Aber ausgerechnet in dieser schwierigen Situation seien es die Mahner in der Partei, die auf den Kanzler den größten Einfluss hätten. "Ist die Wahl erst mal gewonnen, bekommen die Hasenfüße die Oberhand", so die beiden Politikexperten. Der dringend benötigte Wandel werde durch allzu große Vorsicht verwässert.

Bei Starmer sei gleichfalls nicht zu erkennen, wie er Großbritannien den nötigen Reformen unterziehen wolle. Dabei seien diese überfällig. Programmatische Schwäche in Kombination mit politischer Führungsschwäche biete radikalen Parteien ein ideales Einfallstor, um ihre kleingeistigen Narrative zu verbreiten und die etablierten Parteien vor sich herzutreiben. Abou-Chadi und O'Grady ziehen ein ernüchterndes Fazit.
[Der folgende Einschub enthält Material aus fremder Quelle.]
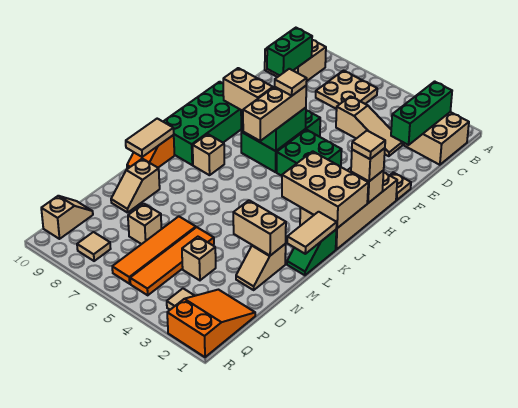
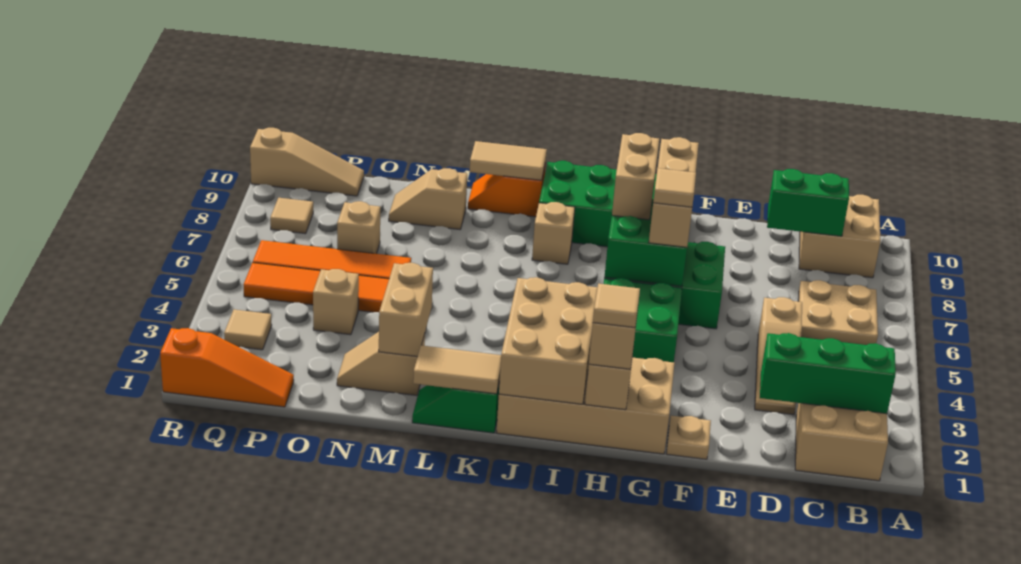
tan 1x3 brick [243,86,306,141] -> tan 1x3 brick turned to [649,137,699,247]
orange 2x3 slope [167,290,255,357] -> orange 1x3 slope [160,328,294,407]
tan 1x2 slope [41,196,93,239] -> tan 1x3 slope [250,128,364,196]

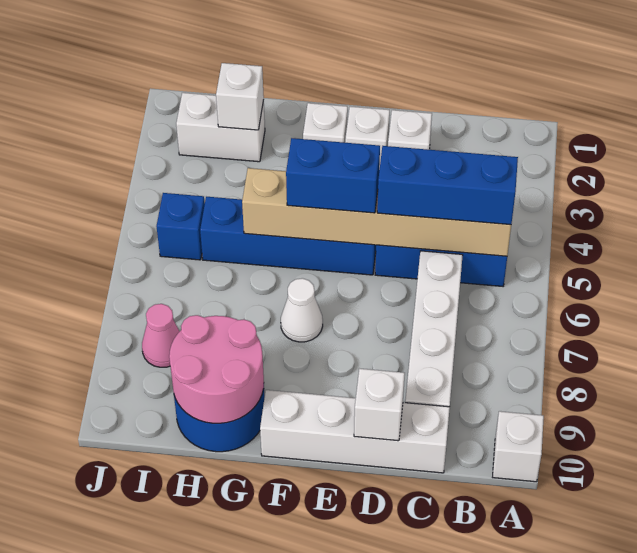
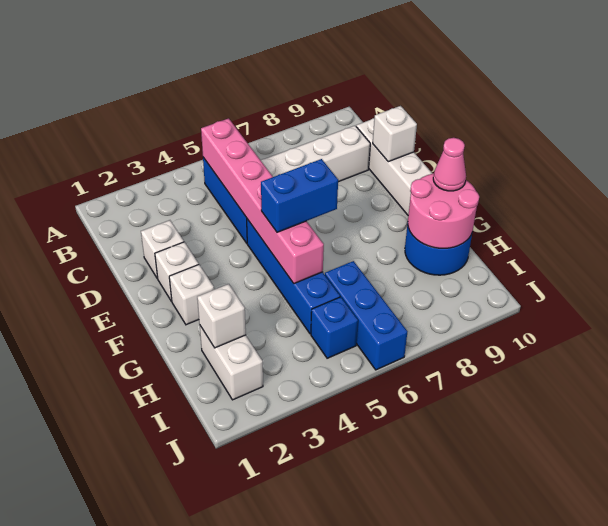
white 1x1 brick [493,411,544,482] -> none
tan 1x6 brick [242,168,511,256] -> pink 1x6 brick [201,118,324,283]
blue 1x3 brick [377,146,518,225] -> blue 1x3 brick moved to [325,261,407,370]
blue 1x2 brick [286,138,380,213] -> blue 1x2 brick turned to [261,159,338,232]
white 1x1 cone [281,278,323,342] -> none
pink 1x1 cone [142,304,180,367] -> pink 1x1 cone moved to [433,138,466,191]

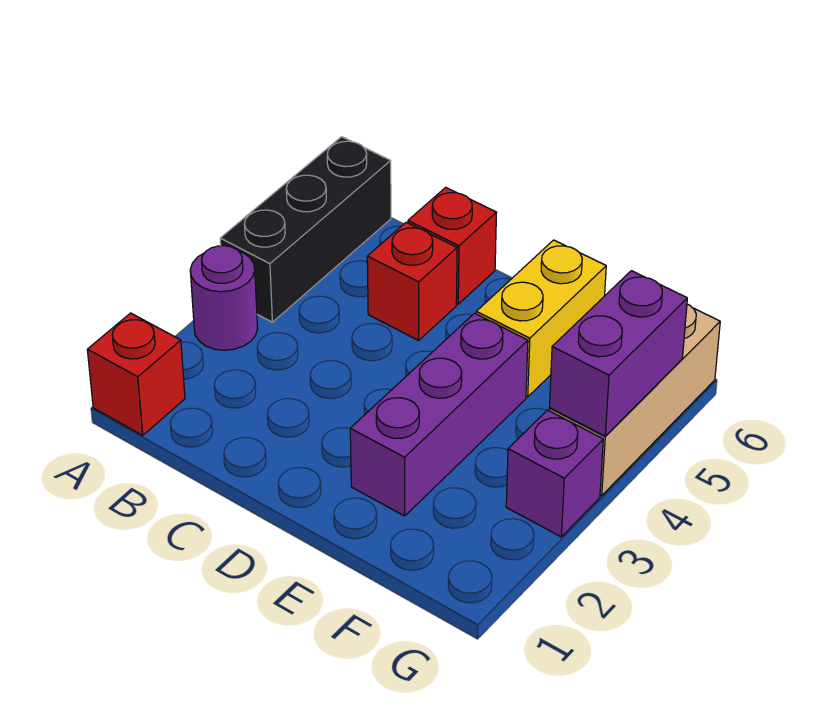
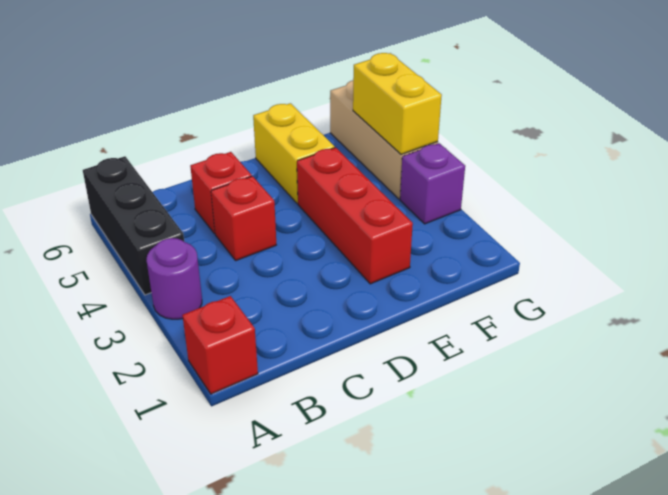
red 1x1 brick [408,187,497,304] -> red 1x1 brick moved to [211,176,276,260]
purple 1x3 brick [350,313,528,516] -> red 1x3 brick [297,148,413,284]
purple 1x2 brick [550,271,687,436] -> yellow 1x2 brick [353,53,442,155]

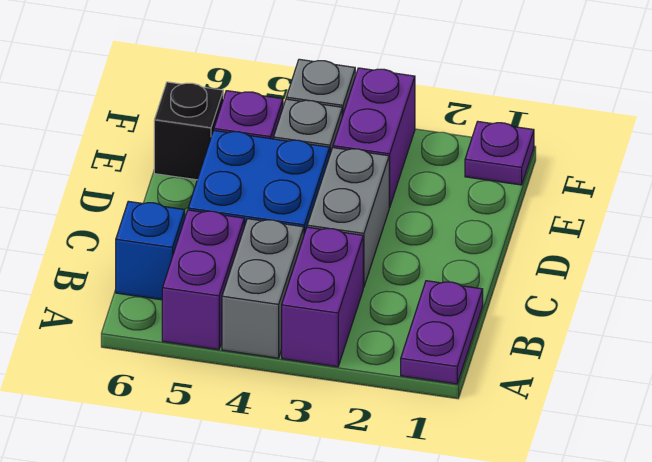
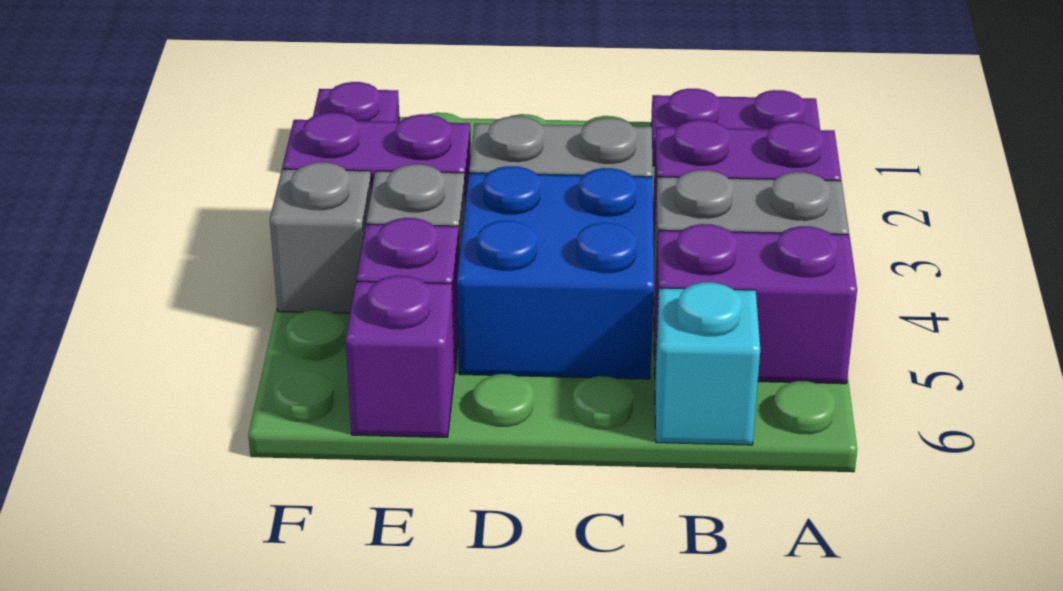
blue 1x1 brick [116,201,185,300] -> cyan 1x1 brick [655,282,760,445]
black 1x1 brick [154,82,223,180] -> purple 1x1 brick [345,275,454,437]

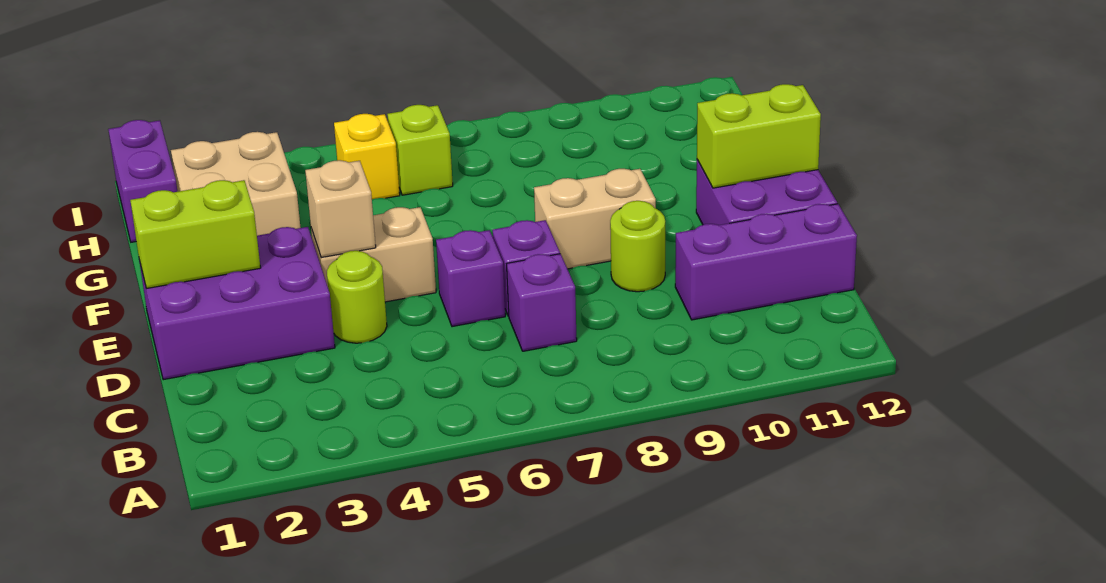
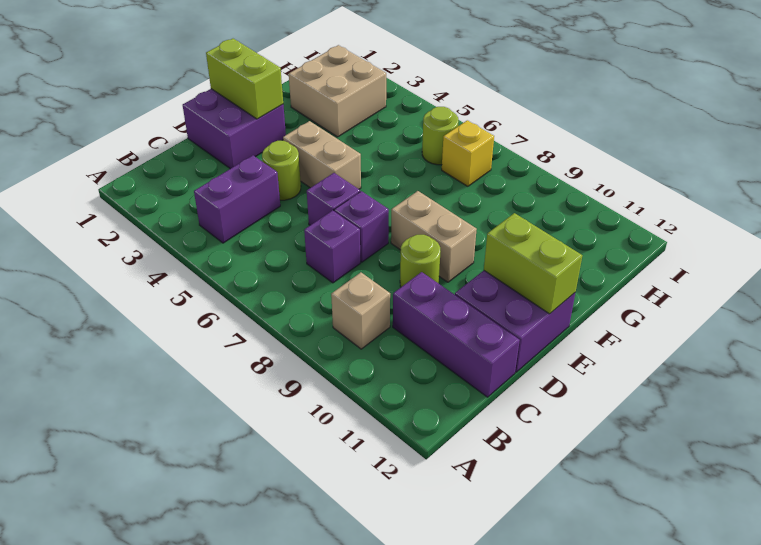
purple 2x3 brick [139,227,335,380] -> purple 2x2 brick [183,89,286,169]
tan 1x1 brick [305,160,376,258] -> tan 1x1 brick moved to [331,272,390,349]
purple 1x2 brick [108,120,178,242] -> purple 1x2 brick moved to [194,155,280,243]
yellow 1x1 brick [334,114,400,199] -> yellow 1x1 brick moved to [442,120,494,186]
lime 1x1 brick [387,105,453,195] -> lime 1x1 round brick [422,107,458,165]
Die Mitte-links-Parteien in Großbritannien und Europa stünden längst am Scheideweg, es fehle ihnen eine Idee, wie eine zukunftsfeste Politik für das 21. Jahrhundert aussehen könnte.

Weder Starmer und seine Labour-Partei noch Scholz und die SPD hätten die passenden Rezepte für die Herausforderungen der Gegenwart: "Mit dem Unterschied, dass Starmer noch Zeit hat, das Ruder herumzureißen."